Publicada: sábado, 23 de septiembre de 2017 11:10

Mientras el mundo es distraído por los medios de comunicación comerciales a posar su mirada sobre la ocupada Corea, en la ex Birmania hoy Myanmar, se perpetra uno de los peores y mayores genocidios de la historia humana contra la población musulnana rohinya a manos del régimen birmano.

Las imágenes son crudas: monjes budistas quemando a personas vivas, apaleándolos para que se dejen quemar y permitir que les viertan combustible para que ardan más. Estas insoportables postales llaman a la comunidad de manera urgente para detener este genocidio en pleno Siglo XXI, donde el valor de la vida para estos budistas va reflejado en cuántas láminas de oro le ponen encima de las estatuas de sus ídolos y en cuántos litros de bencina le echan encima a los rohinyas para que combustionen más rápido.

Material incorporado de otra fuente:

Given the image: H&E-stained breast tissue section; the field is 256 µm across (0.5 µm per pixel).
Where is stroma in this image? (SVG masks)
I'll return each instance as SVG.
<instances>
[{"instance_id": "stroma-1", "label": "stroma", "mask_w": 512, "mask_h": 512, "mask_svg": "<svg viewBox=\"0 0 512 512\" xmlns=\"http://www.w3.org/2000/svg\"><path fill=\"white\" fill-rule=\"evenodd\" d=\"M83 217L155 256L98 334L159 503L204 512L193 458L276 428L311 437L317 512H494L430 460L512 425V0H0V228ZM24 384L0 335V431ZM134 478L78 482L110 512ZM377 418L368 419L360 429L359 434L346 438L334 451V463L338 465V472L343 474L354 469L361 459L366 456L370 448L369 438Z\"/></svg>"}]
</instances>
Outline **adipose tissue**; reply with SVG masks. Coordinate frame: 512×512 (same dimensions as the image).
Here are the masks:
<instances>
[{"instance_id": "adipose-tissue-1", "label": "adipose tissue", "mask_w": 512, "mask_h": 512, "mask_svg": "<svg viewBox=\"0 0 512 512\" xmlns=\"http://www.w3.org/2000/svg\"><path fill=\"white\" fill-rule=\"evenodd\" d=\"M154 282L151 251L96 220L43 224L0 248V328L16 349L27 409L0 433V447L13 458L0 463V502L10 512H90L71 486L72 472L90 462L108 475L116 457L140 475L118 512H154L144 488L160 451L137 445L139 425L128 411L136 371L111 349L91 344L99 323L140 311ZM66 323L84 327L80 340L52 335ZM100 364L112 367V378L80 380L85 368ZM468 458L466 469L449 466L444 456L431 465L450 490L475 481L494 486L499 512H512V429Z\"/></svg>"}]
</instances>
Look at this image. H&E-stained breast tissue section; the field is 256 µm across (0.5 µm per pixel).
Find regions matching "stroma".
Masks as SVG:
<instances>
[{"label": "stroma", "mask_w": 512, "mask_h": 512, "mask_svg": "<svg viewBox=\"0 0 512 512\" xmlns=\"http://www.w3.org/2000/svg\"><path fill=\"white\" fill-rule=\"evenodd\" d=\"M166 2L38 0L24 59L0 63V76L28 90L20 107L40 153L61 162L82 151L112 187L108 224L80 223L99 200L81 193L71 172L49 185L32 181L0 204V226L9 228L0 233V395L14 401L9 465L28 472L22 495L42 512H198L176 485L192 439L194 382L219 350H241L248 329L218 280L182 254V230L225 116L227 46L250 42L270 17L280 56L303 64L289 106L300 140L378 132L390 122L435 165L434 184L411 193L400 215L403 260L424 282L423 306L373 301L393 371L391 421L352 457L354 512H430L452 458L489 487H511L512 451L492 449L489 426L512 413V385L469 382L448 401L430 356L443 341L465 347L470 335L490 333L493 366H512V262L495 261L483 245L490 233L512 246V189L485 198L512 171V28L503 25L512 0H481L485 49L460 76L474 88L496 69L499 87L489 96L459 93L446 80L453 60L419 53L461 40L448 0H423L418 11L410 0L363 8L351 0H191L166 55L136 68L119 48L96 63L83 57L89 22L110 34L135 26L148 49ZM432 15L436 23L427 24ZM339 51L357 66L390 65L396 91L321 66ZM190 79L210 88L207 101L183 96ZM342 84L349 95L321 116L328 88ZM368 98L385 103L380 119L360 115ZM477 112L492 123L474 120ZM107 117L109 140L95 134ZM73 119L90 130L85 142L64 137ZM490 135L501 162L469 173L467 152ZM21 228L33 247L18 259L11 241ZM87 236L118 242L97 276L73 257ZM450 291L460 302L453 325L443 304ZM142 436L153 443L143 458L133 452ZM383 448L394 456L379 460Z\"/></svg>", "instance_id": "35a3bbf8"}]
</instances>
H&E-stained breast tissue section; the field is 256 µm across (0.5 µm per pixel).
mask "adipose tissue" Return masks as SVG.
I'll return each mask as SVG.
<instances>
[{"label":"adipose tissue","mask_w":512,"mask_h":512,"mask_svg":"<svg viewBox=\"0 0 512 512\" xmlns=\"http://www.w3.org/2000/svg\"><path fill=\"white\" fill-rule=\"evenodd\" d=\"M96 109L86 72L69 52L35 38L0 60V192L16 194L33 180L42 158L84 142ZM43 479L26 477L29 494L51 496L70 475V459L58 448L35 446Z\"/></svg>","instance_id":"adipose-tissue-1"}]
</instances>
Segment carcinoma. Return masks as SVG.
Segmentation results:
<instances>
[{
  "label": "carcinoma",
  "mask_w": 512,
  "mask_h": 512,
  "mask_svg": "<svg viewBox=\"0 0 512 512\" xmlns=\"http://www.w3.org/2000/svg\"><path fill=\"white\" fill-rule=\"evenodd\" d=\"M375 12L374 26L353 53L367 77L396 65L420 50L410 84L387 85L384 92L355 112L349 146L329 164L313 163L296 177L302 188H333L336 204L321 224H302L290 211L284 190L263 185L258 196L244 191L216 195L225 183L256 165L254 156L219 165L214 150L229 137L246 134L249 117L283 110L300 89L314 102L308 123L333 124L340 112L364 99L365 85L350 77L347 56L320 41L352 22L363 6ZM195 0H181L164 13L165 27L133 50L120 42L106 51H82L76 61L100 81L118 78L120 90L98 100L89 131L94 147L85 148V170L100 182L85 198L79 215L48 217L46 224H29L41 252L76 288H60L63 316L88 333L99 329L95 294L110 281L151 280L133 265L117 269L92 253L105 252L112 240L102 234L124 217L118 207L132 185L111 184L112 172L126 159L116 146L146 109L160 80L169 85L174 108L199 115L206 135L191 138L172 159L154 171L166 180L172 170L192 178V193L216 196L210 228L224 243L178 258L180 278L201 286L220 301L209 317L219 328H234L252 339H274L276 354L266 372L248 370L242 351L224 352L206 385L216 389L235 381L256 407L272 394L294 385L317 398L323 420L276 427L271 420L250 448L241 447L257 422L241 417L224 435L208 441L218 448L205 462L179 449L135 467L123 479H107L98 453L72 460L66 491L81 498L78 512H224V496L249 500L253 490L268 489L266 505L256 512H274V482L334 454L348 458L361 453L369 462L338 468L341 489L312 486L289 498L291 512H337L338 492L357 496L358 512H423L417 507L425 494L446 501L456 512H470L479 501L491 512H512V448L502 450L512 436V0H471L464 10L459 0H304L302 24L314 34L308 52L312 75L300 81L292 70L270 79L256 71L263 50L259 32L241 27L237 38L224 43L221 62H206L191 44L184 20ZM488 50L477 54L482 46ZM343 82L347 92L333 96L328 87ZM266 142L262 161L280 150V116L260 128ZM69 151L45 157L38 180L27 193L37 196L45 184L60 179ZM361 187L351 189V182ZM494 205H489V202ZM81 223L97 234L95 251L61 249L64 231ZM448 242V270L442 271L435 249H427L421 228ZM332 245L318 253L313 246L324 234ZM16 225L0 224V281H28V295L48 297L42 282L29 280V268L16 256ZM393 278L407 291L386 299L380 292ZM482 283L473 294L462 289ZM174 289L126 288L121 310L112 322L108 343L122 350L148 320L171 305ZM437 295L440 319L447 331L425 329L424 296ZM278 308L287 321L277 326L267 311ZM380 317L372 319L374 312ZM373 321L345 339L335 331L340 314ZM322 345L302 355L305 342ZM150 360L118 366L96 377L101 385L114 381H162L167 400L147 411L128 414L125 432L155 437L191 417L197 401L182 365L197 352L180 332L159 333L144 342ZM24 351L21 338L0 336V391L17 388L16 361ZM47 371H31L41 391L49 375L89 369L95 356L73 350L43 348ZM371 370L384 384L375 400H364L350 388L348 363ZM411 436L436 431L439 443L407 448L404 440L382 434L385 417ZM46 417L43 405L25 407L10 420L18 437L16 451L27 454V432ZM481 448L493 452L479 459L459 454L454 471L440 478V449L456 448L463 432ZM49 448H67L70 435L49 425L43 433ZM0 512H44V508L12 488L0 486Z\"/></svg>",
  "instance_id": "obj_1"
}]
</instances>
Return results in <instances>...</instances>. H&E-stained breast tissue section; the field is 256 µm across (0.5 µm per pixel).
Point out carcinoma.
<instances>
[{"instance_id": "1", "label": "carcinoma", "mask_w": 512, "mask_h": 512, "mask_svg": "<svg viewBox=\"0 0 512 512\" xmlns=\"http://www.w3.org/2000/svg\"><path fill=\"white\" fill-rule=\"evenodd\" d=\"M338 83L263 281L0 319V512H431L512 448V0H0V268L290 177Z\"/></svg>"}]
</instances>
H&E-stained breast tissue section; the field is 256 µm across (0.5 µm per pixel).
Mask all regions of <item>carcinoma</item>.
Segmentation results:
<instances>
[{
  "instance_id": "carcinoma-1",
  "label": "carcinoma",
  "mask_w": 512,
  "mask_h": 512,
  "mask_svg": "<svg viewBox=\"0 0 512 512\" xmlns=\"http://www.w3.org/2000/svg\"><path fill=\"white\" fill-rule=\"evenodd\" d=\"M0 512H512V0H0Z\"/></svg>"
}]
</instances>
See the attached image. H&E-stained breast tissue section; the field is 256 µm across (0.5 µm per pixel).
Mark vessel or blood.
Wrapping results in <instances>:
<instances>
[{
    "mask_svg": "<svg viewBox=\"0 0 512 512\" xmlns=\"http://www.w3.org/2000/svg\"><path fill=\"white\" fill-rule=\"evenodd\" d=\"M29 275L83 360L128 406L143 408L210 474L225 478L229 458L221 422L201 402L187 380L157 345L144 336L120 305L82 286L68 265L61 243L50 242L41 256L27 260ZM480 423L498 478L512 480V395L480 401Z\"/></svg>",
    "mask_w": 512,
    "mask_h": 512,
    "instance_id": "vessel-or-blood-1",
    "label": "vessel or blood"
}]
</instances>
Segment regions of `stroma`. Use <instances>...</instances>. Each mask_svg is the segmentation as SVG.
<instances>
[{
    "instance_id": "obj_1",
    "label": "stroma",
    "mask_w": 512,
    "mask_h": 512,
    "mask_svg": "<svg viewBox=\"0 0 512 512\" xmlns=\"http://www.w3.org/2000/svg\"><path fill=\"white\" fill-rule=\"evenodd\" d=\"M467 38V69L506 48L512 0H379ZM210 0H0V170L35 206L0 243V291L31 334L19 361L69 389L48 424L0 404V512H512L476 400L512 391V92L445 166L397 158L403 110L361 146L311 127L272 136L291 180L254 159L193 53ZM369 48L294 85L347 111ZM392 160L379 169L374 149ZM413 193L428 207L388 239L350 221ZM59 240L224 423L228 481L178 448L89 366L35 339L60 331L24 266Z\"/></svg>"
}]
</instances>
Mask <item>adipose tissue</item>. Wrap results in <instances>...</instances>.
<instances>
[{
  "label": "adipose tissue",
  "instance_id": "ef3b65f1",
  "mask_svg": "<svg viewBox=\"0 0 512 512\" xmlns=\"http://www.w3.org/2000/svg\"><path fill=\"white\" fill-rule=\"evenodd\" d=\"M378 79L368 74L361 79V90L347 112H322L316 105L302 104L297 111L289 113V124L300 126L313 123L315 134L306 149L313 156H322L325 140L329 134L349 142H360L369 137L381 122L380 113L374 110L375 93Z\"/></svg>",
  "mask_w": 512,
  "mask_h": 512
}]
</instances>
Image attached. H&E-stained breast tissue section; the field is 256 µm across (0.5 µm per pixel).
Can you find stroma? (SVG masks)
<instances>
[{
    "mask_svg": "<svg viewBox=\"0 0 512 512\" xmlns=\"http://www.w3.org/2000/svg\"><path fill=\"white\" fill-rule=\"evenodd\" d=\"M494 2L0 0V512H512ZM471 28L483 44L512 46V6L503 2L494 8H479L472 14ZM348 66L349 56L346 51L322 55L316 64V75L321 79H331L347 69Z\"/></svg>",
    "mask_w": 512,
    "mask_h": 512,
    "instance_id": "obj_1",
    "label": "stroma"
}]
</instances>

Horroroso.

Esta limpieza étnica contra los rohinyas se realiza en directa relación con la discriminación sufrida por este pueblo musulmán: su creencia religiosa, quienes huyen en masa hacia Bangladesh para encontrar refugio, tal como lo demuestran las imágenes satelitales que dan cuenta de este drama y crisis humanitaria, que crifra en al menos a 400 mil rohinyas buscando refugio en el vecino país de Myanmar, porque el actual régimen proocidental ha utilizado todo su poder de fuego para llegar a esta situación y alcanzar el actual estatus en el que el mundo ha demorado en reconocer. Nunca es tarde, pero con gran daño.

Y no solo eso, ahora la dirigente birmana, Aung San Suu Kyi, activa colaboradora de los Estados Unidos dice que el régimen de Birmania no habría tenido tiempo suficiente para abordar este genocidio. Es claro, aquí se evidencia un desentendimiento de responsabilidad sobre un hecho grotesco y escandaloso, una impresetable respuesta fuera de toda lógica y respeto mínimo por los derechos humanos. Una burla a la inteligencia humana.

En estos momentos, casi medio millón de rohinyas se encuentran establecidos en Bangladesh sin fecha de retorno, algo que deja muy satisfechos a los violadores de derechos humanos del neorégimen birmano, quienes siguen con sus atropellos y persecusión contra esta minoría musulmana, siempre en sintonía con su anhelo de limpieza étnica, situación que se presenta como urgente de revisar frente a las aberraciones más bajas a las que hayamos podido asistir en los tiempos actuales, en pleno Siglo XXI.

A esto hay que sumar la discriminación perpetua a la que han sometido a los musulmanes rohinyas, porque desde 1982 a la fecha no han devuelto la nacionalidad a esta minoría, por lo que Birmana no solo no ha dado ningún paso para su reconocimiento, sino que no demuestra atisbos de hacerlo, pues sólo se centran en esa limpieza étnica para agradar a sus socios comerciales occidentales, que para este caso corresponde a Estados Unidos y al infaltable agente en todo genocidio sufrido por los musulmanes: el régimen sionista de Israel.

Otra arista de esta gran tragedia la constituye la falta de presupuesto de la Organización de Naciones Unidas para ir en ayuda humanitaria para estos necesitados, hecho que surge a raíz de la invisibilización irresponsable del régimen birmano, porque como estadística esta minoría musulmana no existe, no hay nacionalidad para ellos, y menos registros, hecho que acrecienta esta horrososa situación, que día a día que pasa, peor es, por la cantidad de enfermedades, padecimientos y carencias, crisis que podría desencadenar, por efecto dominó, en más muertes, con lo que se podría lamentar una agudización de esta crisis que ya se encontraba en etapa terminal.

La urgencia de este asunto llama a todas las naciones del mundo a poner de su parte para aminorar el sufrimiento de los rohinyas, que necesitan ser reivindicados en sus derechos, como parte de un plan mayor de reinserción mayor, sin discriminación ni persecusión de Birmania hacia los musulmanes de este país. La gran duda es que si se presionará en esta caso como lo habrían hecho contra cualquier nación musulmana por parte de las racistas naciones occidentales.

Manuel Arismendi Poblete
Manuel Arismendi Poblete Analista Internacional y Responsable de la corresponsalía del canal internacional en español, HispanTV en la zona sur de Chile.